WORK ITEM – In the entries that follow, the first line to write out is the one containing "bowl: none [559,255,633,313]", and the last is the one containing "water bottle: none". Reproduce that stretch exactly, with nothing before or after it.

DATASET ENTRIES –
▼

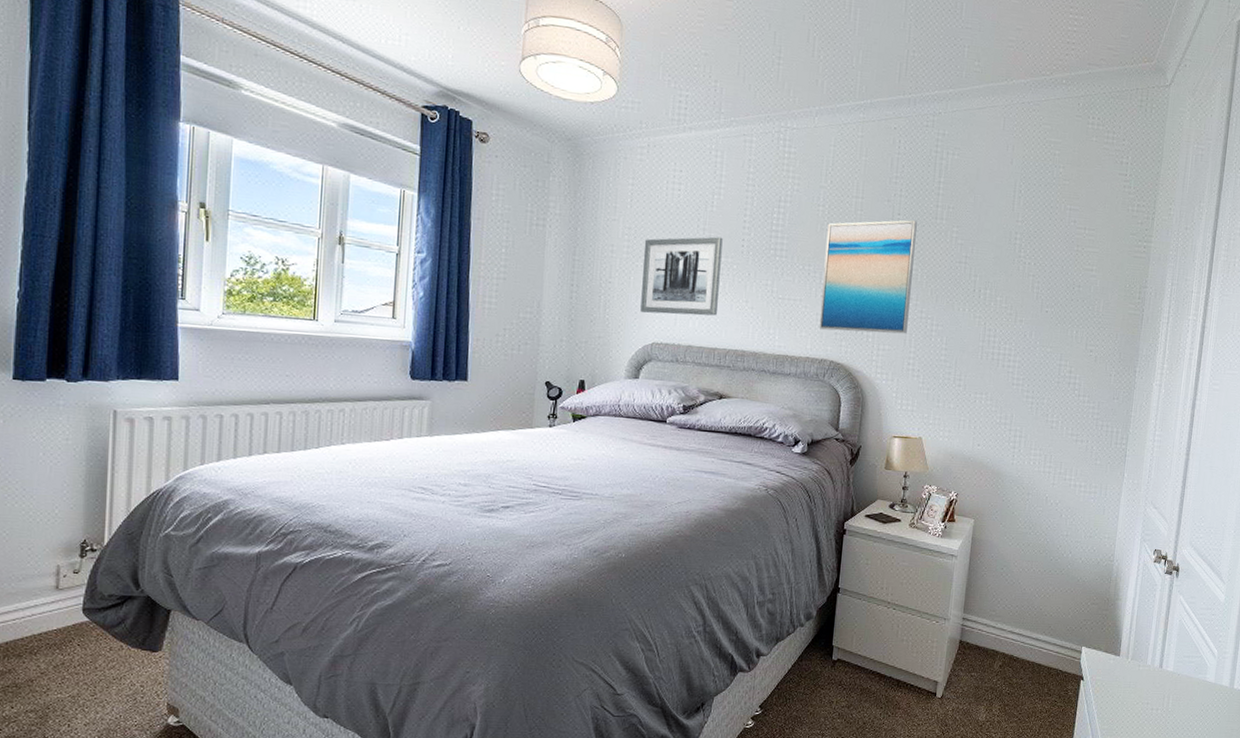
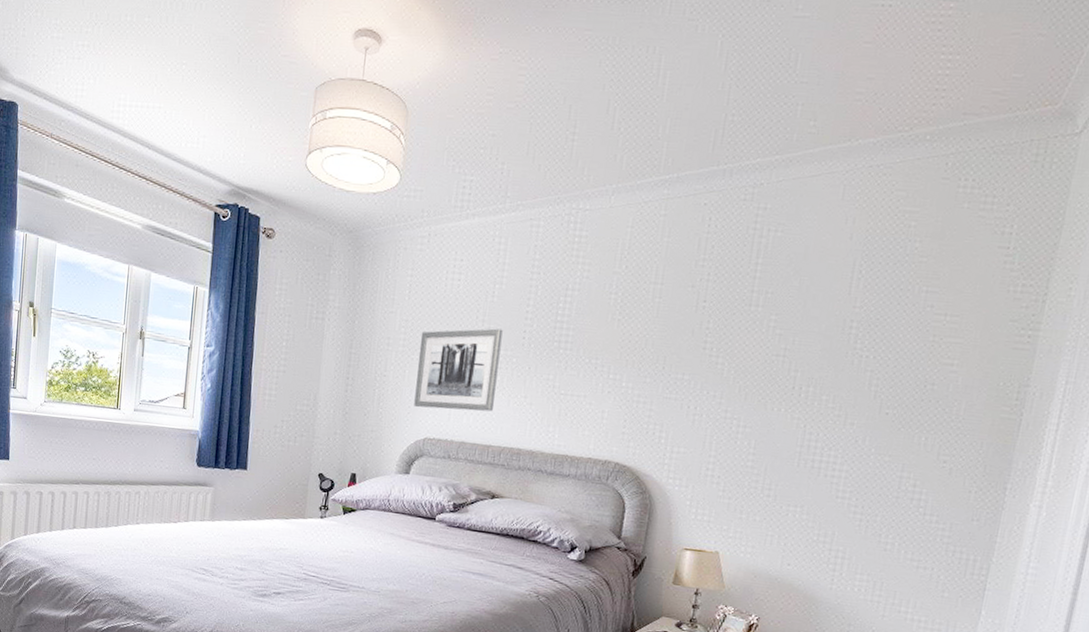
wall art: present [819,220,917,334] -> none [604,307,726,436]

▲
▼

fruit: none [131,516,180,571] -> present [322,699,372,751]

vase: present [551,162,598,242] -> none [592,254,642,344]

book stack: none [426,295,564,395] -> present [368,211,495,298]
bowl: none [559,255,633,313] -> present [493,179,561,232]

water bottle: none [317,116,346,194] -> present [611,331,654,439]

▲
▼

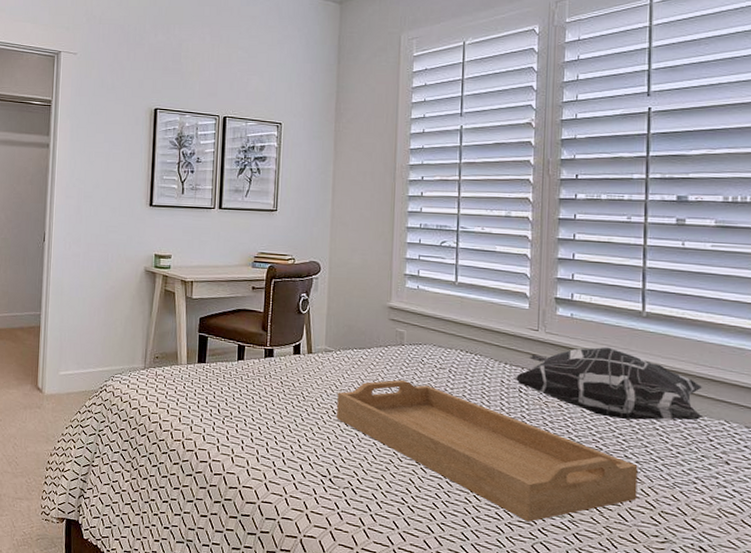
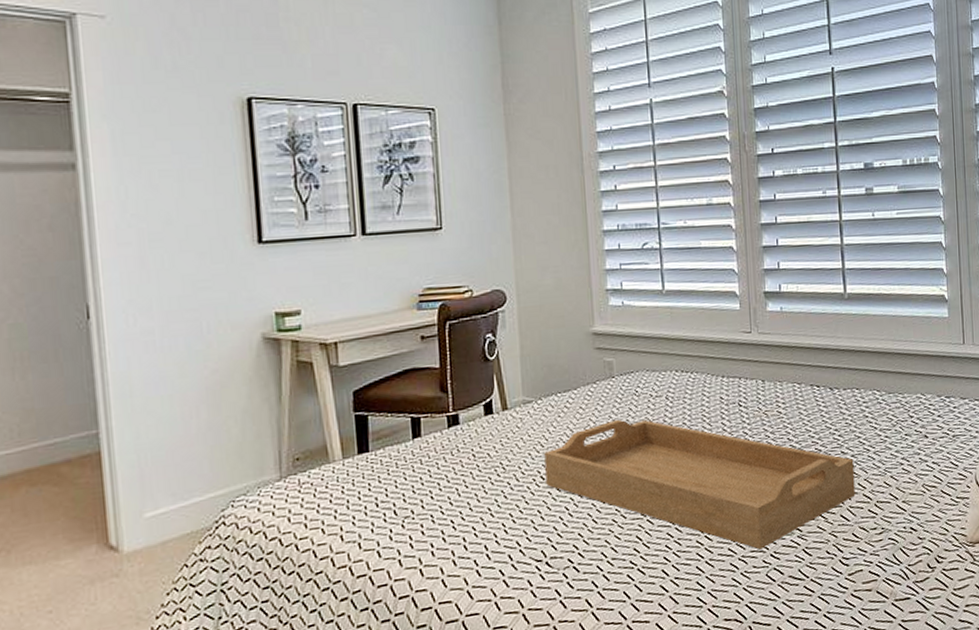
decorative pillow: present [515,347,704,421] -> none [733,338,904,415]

▲

SOLVED EXERCISE –
bowl: none [559,255,633,313] -> present [493,179,561,232]

water bottle: none [317,116,346,194] -> present [611,331,654,439]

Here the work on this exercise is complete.